Please filter the entries for the word "item" and copy every line that has it.

★ ★ ★

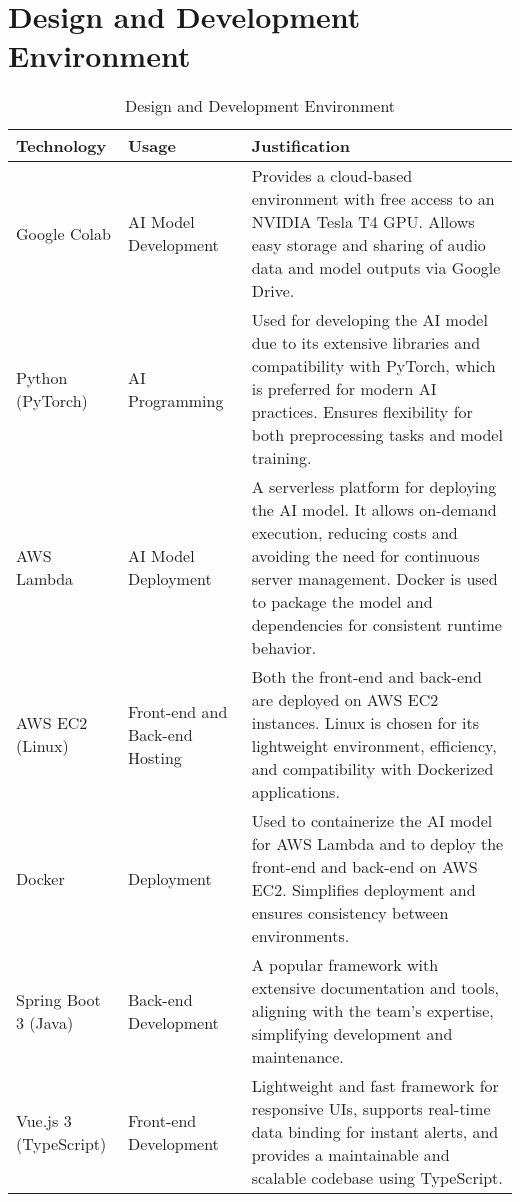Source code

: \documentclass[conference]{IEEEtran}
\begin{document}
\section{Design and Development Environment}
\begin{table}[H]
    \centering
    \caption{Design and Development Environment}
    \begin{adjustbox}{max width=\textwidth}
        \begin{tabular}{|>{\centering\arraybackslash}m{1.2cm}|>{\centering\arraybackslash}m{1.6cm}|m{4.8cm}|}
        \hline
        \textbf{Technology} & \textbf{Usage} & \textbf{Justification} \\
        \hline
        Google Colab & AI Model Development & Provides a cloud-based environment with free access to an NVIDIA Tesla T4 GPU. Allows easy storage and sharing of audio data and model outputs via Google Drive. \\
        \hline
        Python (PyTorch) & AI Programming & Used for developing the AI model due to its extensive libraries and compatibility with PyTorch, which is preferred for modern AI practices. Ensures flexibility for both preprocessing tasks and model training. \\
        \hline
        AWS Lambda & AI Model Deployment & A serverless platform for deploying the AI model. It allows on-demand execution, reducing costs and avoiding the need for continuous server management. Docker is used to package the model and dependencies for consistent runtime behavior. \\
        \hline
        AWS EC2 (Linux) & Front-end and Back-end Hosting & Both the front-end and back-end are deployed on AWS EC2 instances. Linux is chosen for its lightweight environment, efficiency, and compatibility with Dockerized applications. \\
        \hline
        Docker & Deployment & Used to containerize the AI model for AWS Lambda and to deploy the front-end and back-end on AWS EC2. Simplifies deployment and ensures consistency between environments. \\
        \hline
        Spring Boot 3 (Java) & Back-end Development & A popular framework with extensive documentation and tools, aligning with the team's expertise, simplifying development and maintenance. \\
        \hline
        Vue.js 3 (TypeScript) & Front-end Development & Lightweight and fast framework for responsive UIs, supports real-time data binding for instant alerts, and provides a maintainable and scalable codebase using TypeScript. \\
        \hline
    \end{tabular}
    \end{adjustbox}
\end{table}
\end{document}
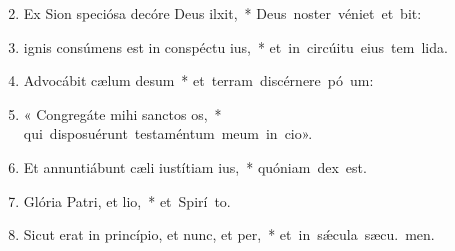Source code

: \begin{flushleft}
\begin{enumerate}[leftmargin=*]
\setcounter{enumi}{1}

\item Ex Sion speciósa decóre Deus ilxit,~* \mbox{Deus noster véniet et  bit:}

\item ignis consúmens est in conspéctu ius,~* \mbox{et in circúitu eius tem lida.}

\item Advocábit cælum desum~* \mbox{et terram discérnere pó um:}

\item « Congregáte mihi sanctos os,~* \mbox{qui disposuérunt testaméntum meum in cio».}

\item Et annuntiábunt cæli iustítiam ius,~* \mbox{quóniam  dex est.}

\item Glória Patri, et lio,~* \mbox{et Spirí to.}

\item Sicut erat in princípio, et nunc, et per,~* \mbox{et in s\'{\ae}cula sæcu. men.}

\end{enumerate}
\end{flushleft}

★ ★ ★

** Exercise response **
\item Ex Sion speciósa decóre Deus ilxit,~* \mbox{Deus noster véniet et  bit:}
\item ignis consúmens est in conspéctu ius,~* \mbox{et in circúitu eius tem lida.}
\item Advocábit cælum desum~* \mbox{et terram discérnere pó um:}
\item « Congregáte mihi sanctos os,~* \mbox{qui disposuérunt testaméntum meum in cio».}
\item Et annuntiábunt cæli iustítiam ius,~* \mbox{quóniam  dex est.}
\item Glória Patri, et lio,~* \mbox{et Spirí to.}
\item Sicut erat in princípio, et nunc, et per,~* \mbox{et in s\'{\ae}cula sæcu. men.}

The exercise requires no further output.